Йенс Клёвье сказал, что ждет еще информацию. Материалы предварительного следствия, проведенного восемнадцать лет назад против человека, который теперь называет себя Джон Шварц и сидит в тюремной камере всего в паре сотен метров отсюда.
Эверт Гренс вдруг заторопился.
По-прежнему холодно.
Вернон Эриксен зло посмотрел на батарею, которая мертвым грузом висела на бетонной тюремной стене. Он мерз, следовало бы распустить заключенных на недельку, пока все не наладится и тепло не вернется в тюрьму Маркусвилла; они же не животные, заключенные, хоть народ там, снаружи, и высказывается иной раз в таком духе.
Хуже всего дела обстояли в восточном блоке и Death Row, который там находился. Приговоренные к смерти мерзли по ночам как собаки, а поскольку они не спали, то жизнь там была еще та, вечно орущий колумбиец и новичок в двадцать второй камере, который плакал уже вторую ночь подряд. Одного этого бы хватило с лихвой, но теперь, из-за чертова холода, и другие тоже подали голос, даже те, кто раньше и пискнуть боялся.
Вернон осмотрел длинный ряд металлических клеток.
Все, кто сидел здесь, знали свой приговор.
И вели отсчет. Что им еще оставалось? Они ждали, просили то о помиловании, то о новом переносе даты, но никуда не выходили, сидели там, где сидели, и ждали — дни, месяцы, годы.
Вернону пора было домой. Его дежурство закончилось четыре часа назад. В это время он уже обычно направлялся в «Софиос», где ел блинчики с черникой, а потом шел окольной дорогой по Мерн-Риф-драйв и, проходя мимо того дома, всякий раз заглядывал в их кухню, и ему становилось теплее, когда он мельком видел ее спину. Да пожалуй, к этому времени он бы уже добрался до своего дома на окраине городка, а возможно и спал, по крайней мере, уже бы лежал в кровати с непрочитанной утренней газетой на соседней подушке.
Вернон Эриксен медлил сознательно.
Скоро.
Скоро он пойдет.
Уорден, вызвав его в свой кабинет, застал Вернона врасплох. Они редко разговаривали, хотя хорошо знали друг друга, — пока все шло своим чередом, у них не было необходимости встречаться.
Но уже по его звонку чувствовалось: что-то не так.
Голос Уордена был напряженным, каким-то чересчур четким, словно он был встревожен и пытался скрыть это, стараясь, чтобы никто ничего не заподозрил.
Уорден улыбнулся Эриксену и пригласил пройти в свой просторный начальнический кабинет — кожаный диван, стол для совещаний, большое окно, размером как два, с видом на главный тюремный вход, — предложил фрукты и мятное печенье и, отведя взгляд, словно для того, чтобы собраться с духом, спросил, как долго, собственно говоря, Вернон работает начальником охраны тюрьмы Маркусвилла, в Death Row исправительного учреждения Южного Огайо.

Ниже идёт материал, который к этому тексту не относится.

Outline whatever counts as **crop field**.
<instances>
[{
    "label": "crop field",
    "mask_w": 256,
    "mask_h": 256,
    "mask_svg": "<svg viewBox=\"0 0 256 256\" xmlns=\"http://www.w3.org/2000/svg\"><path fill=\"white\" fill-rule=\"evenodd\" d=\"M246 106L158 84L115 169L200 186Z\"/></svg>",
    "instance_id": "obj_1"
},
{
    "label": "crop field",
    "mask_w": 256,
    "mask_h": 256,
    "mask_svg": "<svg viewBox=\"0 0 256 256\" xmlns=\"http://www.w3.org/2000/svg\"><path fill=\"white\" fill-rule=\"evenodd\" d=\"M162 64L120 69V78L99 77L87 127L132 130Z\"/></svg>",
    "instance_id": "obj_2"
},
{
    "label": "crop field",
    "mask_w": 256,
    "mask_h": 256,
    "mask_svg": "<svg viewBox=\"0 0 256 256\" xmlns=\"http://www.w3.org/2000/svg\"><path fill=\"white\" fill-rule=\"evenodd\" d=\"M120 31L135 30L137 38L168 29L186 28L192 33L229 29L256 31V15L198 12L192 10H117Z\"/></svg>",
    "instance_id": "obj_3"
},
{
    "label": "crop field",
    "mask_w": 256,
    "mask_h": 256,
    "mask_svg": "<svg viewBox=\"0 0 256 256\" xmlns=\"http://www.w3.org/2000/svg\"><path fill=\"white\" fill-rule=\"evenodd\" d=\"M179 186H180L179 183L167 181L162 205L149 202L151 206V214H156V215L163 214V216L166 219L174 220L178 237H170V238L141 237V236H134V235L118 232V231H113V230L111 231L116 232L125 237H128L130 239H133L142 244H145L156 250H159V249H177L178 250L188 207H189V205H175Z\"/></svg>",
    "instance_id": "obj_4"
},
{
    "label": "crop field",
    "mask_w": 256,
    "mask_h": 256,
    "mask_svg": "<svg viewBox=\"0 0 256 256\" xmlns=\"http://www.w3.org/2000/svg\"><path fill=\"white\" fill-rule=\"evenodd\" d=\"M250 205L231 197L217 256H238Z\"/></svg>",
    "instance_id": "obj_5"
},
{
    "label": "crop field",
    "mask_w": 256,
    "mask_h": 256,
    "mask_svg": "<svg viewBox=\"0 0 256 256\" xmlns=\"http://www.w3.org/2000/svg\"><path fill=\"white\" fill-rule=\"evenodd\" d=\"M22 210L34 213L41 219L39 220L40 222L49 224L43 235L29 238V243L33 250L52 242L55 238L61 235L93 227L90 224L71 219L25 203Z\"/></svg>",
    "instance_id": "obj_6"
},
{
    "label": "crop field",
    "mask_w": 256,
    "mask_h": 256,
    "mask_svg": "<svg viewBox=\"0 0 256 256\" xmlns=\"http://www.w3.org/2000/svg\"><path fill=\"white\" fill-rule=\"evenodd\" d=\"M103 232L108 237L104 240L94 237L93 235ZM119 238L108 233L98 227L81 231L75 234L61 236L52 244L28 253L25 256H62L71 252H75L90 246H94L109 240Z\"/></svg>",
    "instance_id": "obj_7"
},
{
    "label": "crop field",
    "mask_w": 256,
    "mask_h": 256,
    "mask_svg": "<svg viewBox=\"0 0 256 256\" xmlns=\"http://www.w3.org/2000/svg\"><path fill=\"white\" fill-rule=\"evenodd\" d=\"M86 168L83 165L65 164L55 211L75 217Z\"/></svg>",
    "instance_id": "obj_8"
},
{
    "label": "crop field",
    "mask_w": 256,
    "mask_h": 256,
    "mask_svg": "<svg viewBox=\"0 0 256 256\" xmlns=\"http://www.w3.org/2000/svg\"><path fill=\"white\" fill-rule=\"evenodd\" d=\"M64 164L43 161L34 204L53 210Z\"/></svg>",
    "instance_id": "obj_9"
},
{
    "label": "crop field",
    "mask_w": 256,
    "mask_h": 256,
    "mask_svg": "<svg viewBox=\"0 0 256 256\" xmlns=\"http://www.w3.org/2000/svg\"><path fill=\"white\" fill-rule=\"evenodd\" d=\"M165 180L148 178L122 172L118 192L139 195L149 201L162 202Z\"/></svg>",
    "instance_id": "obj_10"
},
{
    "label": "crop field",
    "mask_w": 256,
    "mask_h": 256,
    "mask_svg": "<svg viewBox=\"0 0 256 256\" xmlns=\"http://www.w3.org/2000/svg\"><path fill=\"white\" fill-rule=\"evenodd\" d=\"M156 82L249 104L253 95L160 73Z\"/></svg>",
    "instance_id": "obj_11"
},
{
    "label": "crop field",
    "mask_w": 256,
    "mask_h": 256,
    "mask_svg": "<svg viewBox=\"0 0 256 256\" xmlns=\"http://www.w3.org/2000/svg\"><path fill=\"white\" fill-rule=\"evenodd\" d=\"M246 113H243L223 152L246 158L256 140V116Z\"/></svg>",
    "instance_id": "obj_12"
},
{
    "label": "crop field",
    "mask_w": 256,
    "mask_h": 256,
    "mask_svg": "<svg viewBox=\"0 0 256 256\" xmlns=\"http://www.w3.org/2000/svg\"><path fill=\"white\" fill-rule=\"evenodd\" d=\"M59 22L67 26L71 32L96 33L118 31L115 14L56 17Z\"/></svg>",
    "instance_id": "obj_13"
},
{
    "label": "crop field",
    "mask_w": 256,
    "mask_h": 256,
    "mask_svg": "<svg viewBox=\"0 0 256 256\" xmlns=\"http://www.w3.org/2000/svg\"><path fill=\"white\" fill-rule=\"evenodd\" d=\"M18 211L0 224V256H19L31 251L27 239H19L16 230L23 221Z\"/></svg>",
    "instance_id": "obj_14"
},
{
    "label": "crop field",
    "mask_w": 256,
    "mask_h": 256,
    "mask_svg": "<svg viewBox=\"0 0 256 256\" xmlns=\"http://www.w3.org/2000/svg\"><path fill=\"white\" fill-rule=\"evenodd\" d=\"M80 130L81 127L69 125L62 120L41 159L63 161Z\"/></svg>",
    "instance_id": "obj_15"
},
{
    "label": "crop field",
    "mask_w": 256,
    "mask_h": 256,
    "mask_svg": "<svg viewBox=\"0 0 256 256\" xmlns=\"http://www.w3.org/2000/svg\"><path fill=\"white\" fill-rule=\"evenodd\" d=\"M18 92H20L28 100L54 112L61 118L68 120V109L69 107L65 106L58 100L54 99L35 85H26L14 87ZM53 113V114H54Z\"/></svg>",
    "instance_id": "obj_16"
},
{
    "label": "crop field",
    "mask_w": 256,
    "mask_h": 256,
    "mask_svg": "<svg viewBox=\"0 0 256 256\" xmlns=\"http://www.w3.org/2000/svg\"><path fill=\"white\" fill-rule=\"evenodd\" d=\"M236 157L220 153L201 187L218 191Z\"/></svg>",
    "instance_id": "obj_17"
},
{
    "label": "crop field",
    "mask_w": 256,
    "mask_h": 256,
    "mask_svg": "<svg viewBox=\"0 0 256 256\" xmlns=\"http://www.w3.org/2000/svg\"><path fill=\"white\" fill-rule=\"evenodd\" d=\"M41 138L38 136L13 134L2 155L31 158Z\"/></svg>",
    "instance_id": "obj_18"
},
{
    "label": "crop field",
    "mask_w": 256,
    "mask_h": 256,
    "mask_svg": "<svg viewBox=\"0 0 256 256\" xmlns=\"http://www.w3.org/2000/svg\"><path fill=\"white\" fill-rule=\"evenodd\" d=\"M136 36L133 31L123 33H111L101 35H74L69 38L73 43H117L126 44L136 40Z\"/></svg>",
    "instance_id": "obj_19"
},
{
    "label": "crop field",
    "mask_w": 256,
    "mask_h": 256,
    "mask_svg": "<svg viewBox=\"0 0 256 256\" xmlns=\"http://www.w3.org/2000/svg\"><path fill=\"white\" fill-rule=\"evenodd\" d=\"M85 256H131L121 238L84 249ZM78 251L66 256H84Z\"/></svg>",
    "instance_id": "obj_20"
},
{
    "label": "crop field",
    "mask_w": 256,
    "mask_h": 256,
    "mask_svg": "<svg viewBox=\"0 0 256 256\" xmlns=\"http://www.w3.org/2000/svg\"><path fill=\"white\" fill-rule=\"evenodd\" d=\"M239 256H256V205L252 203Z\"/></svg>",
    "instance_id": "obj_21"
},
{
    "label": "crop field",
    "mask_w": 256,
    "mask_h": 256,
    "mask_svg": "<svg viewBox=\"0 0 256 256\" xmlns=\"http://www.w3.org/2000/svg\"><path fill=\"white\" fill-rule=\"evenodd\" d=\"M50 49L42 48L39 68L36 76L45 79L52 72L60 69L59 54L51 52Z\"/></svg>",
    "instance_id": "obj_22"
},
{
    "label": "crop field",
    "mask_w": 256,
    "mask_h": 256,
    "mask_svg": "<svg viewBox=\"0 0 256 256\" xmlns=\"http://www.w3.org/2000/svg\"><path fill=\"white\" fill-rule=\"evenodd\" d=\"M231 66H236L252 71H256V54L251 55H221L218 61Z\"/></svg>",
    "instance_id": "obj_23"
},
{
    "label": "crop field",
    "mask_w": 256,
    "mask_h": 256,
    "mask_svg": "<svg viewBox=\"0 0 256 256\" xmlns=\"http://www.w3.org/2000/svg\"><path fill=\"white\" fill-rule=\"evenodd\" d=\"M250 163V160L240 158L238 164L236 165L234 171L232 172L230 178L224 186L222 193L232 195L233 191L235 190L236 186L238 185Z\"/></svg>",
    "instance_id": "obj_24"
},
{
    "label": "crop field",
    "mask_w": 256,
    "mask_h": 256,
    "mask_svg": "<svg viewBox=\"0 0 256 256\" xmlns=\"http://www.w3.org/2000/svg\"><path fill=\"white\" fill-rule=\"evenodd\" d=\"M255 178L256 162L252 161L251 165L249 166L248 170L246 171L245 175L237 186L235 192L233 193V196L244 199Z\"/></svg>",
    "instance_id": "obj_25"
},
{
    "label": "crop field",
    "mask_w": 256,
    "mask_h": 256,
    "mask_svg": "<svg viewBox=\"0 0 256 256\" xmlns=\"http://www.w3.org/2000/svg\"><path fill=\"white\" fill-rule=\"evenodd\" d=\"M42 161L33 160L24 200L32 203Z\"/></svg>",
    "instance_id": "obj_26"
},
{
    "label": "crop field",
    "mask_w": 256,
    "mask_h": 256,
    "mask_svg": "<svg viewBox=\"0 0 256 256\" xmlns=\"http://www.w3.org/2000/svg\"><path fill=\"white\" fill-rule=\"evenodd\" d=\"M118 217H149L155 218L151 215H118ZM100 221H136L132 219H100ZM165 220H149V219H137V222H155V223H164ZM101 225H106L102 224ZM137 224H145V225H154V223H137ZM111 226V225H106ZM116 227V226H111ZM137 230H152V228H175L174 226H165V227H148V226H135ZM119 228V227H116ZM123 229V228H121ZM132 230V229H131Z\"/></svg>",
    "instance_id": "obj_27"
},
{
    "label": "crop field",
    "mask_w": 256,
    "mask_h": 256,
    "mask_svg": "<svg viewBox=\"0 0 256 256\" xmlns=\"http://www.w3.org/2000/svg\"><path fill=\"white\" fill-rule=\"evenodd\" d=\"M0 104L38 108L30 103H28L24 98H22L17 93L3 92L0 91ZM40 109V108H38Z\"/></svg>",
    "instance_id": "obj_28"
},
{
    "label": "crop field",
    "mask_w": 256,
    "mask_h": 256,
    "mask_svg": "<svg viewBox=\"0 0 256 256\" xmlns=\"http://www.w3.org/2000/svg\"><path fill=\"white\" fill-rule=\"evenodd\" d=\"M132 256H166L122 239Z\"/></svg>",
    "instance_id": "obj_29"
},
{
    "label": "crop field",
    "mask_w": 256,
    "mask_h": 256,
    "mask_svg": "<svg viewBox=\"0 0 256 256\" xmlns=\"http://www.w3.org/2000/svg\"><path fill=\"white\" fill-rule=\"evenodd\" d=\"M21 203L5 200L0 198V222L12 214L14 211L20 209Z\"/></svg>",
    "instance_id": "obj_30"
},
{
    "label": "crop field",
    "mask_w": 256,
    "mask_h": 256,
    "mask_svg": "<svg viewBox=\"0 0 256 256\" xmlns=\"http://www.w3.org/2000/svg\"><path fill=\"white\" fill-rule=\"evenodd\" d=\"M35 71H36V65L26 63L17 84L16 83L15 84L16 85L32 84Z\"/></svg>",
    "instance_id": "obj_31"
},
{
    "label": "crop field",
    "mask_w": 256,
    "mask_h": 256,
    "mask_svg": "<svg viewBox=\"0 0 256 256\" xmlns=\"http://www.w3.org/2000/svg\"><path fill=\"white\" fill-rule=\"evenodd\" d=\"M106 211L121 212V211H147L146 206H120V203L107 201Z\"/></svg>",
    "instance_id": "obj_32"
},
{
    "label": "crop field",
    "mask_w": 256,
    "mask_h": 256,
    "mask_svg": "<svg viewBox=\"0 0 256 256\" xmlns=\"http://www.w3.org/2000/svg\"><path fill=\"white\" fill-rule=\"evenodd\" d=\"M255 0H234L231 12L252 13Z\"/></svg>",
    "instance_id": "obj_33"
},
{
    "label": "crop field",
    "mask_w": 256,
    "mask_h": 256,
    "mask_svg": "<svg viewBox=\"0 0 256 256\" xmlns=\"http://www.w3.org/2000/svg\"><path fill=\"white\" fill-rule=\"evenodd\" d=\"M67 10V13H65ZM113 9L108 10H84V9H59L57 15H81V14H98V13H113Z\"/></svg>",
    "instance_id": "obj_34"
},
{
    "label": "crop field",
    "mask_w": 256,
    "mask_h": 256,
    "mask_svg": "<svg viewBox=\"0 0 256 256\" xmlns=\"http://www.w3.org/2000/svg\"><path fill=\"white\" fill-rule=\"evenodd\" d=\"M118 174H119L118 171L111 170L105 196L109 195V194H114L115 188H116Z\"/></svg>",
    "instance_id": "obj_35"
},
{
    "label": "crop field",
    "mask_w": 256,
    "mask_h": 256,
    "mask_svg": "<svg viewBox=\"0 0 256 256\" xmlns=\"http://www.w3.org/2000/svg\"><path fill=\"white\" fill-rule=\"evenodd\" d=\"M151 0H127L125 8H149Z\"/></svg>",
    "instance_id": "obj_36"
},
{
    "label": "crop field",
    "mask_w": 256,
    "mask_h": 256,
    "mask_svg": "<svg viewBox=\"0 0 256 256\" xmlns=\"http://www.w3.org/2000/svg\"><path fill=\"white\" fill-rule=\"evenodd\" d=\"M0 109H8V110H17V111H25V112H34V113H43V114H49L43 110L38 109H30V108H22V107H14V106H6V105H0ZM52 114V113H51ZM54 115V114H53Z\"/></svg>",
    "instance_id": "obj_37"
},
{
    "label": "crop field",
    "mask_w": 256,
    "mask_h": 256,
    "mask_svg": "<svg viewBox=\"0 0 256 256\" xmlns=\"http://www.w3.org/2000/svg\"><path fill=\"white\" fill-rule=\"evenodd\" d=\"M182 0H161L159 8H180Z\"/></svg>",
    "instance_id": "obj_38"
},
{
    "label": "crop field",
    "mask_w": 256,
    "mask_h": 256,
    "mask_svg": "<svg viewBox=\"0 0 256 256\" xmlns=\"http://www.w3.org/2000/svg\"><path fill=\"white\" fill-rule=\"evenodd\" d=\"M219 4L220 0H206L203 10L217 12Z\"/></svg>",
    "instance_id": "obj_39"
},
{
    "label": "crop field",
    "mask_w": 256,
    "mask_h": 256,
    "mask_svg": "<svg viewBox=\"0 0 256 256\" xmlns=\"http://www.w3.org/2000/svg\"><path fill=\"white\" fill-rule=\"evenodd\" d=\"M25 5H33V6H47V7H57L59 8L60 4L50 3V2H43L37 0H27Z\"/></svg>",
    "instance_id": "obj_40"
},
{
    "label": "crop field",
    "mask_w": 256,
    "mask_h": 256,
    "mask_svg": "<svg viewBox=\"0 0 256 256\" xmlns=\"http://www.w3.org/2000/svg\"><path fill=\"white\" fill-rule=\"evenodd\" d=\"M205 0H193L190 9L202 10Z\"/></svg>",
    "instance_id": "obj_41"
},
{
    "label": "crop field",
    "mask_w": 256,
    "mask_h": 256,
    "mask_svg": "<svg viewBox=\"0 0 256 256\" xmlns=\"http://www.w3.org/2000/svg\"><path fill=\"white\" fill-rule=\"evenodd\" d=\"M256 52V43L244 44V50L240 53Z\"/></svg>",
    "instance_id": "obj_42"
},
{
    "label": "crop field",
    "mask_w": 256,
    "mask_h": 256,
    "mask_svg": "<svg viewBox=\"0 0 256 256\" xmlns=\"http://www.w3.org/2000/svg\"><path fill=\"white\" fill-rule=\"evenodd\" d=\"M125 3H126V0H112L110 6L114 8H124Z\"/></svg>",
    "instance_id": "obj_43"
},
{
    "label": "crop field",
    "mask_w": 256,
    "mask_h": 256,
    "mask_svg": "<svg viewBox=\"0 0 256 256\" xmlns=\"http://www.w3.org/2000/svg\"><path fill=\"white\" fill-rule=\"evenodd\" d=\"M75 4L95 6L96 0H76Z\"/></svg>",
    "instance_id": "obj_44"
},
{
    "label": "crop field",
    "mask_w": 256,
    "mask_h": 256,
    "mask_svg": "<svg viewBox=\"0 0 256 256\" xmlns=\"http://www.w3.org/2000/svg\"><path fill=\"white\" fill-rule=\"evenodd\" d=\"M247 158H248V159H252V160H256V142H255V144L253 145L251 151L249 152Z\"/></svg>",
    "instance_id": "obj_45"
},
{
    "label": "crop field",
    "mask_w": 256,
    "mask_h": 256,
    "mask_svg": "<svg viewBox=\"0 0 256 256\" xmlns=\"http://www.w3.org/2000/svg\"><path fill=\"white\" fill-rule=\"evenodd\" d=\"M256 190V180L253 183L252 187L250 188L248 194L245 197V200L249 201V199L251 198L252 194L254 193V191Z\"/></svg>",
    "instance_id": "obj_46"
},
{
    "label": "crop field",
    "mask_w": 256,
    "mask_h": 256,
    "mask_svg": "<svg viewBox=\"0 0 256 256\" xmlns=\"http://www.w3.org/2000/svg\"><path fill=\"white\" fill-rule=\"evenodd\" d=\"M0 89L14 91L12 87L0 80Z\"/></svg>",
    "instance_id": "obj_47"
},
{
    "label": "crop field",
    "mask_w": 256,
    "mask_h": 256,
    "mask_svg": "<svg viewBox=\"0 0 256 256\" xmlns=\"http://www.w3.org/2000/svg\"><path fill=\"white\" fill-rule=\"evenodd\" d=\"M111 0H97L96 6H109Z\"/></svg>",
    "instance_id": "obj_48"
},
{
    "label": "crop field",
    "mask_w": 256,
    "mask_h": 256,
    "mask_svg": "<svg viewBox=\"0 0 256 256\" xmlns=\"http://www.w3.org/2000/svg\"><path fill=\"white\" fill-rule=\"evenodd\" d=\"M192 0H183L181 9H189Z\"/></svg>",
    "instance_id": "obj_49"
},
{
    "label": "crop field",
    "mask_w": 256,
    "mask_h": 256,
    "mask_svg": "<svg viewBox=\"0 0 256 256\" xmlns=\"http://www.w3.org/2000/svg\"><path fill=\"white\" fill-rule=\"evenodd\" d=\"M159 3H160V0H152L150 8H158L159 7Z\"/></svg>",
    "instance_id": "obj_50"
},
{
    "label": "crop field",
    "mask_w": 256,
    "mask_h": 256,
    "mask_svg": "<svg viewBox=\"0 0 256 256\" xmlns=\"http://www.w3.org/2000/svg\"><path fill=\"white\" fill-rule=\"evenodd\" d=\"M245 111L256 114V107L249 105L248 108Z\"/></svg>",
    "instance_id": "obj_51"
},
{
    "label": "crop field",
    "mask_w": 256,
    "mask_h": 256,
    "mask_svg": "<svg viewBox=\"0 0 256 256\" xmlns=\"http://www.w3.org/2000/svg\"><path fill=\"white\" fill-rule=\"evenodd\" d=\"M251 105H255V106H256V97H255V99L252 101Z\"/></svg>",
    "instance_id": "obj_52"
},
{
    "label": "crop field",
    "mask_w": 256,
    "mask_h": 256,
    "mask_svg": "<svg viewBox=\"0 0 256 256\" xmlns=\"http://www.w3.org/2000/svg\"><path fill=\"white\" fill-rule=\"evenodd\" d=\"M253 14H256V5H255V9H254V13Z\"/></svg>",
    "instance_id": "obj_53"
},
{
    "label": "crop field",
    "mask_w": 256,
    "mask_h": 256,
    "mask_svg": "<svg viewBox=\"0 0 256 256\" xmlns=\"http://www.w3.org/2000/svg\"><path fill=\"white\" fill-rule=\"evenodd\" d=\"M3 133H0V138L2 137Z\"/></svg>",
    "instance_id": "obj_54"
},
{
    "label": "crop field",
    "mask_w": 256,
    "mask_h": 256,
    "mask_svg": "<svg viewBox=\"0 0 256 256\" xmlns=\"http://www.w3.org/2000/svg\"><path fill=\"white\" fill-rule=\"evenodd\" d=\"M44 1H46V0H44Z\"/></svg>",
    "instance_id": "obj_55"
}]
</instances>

— Двадцать два года, — ответил Вернон.
— Двадцать два года, — повторил Уорден, — это изрядный срок. А ты их всех помнишь, Вернон?
— Кого это «всех»?
— Ну, тех, кто сидел здесь. В твоем отделении.
— Да. Их я помню.
Уорден постучал пальцами по листку бумаги, лежавшему перед ним на письменном столе. На листке было что-то написано. Именно из-за этого Вернона и позвали. Пальцы скользнули вдоль края листа, Вернон попытался разглядеть, что там написано, но буквы были слишком маленькими, чтобы прочитать их вверх ногами.
— Их прошло тут больше сотни за твой срок, Вернон. Кого-то освободили, кого-то казнили, но большинство только ждало своей участи. Неужели ты помнишь их всех?
— Да.
— Почему?
— Почему?
— Мне любопытно.
Эта бумага. Вернон наклонился вперед, ему хотелось прочесть, что в ней, но ничего не получилось, мешала рука Уордена.
— Я помню их, потому что работаю здесь охранником. Моя задача — заботиться об этих людях и пытаться исправить их. Я заботился о них. Кроме них, у меня никого почти и не было.
Уорден снова предложил ему фрукты, Вернон поблагодарил и отказался, но взял еще одно печенье и дал ему растаять во рту — после второго он начал понимать, к чему клонит начальник.
Он не был к этому готов.
Хотя и должен был бы.
— Тогда ты, наверное, помнишь, — сказал Уорден, — заключенного, которого звали Джон Мейер Фрай?
Возможно, Вернон тяжело вздохнул или заерзал на этом кожаном диване, трудно сказать наверняка, вопрос застал врасплох, Вернон выслушал его и, как мог, попытался отразить. В этот момент ему сложно было увидеть себя со стороны, все происходило у него внутри: в груди что-то сжалось и стало трудно дышать.